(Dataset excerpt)
-- start --
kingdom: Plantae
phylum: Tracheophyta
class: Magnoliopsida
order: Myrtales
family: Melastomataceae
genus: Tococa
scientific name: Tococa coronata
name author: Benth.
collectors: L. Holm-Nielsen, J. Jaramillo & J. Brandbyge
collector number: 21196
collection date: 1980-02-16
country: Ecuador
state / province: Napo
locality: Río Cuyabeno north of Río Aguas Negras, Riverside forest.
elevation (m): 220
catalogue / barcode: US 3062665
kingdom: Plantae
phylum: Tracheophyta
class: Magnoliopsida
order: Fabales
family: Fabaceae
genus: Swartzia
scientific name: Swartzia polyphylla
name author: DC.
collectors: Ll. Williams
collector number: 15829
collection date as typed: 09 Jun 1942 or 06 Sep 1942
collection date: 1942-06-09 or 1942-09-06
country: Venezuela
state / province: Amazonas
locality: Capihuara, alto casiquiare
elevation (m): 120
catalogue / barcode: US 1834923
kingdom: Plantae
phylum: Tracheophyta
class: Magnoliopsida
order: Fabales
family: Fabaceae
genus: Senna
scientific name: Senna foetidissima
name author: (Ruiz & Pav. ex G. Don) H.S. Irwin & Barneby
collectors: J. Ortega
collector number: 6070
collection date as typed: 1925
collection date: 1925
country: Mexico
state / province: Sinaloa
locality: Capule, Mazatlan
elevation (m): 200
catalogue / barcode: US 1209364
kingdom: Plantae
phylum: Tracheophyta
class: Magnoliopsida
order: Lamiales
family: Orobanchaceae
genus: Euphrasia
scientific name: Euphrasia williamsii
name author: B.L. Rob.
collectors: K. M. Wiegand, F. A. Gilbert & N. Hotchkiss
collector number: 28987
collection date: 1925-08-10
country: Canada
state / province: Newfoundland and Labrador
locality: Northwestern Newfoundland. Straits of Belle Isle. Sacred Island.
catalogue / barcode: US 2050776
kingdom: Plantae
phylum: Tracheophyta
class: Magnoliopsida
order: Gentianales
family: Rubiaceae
-- end --
**Exercise aim**
From the listing above, pick out each line containing the string "family" and copy those lines in full. The match must respect case.

**Exercise result**
family: Melastomataceae
family: Fabaceae
family: Fabaceae
family: Orobanchaceae
family: Rubiaceae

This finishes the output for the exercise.